## Data for this task

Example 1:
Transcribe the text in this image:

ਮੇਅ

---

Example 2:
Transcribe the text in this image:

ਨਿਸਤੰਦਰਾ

## What needs to be done
Each record above should be returned exactly as written.

## Exercise response
Example 1:
Transcribe the text in this image:

ਮੇਅ

---

Example 2:
Transcribe the text in this image:

ਨਿਸਤੰਦਰਾ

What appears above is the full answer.